|The constitutional mandate for a "quality" education is defined in detail by the state Standards of Quality (SOQ). Long ago, local school boards realized that the SOQ were - and still are - insufficient to provide children with the education they need. For example, the basic SOQ for instructional staff yield classes far too large for the education most parents want for their children.
The SOQ state that kindergartens can have no more than 29 students in any one class. (Just imagine being the teacher of a kindergarten class that large.) Grades one through three are allowed to have as many as 30 students, and in grades four through six the limit is 35.
The state fudges the only other class size requirement in the SOQ, the one stating there can be no more than 24 students per class in high school English. That number is an average determined by taking the total number of students and dividing that by the number of teachers. Thus, one English class might have 15 or so students, while another might have 35 or 36. Either way, the school still would be meeting the SOQ.
For administrative and support personnel. the SOQ hedge the requirements by saying that those positions, for the most part, are contingent upon budgets and/or local school board decisions.
It's very easy to understand why localities have always added substantial funding to the SOQ in order to provide quality education in Virginia. The state has always been rather stingy in the way it funds public education. It probably would be more honest if the state constitution said, "an educational program of basic quality is established and continually maintained, unless a budget crunch necessitates something else."

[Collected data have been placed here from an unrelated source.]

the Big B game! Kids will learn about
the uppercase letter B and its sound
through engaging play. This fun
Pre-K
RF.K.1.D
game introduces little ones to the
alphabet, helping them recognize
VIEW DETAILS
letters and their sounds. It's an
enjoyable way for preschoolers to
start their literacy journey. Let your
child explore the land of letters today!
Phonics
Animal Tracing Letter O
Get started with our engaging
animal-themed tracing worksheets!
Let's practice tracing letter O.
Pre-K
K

The last time the Commonwealth faced such severe budget cuts was when Democrat Doug Wilder was governor. Wilder did everything he possibly could to retain sufficient funding for public education, believing that education was the key to future growth when the recession ended.
This time around, unfortunately we have in power in Richmond people who really don't value public education. Instead, they worship low - or nonexistent - taxes and the provision of basic services dependent on an ability to pay. The result is the budget that just passed and funding for state schools that is inadequate.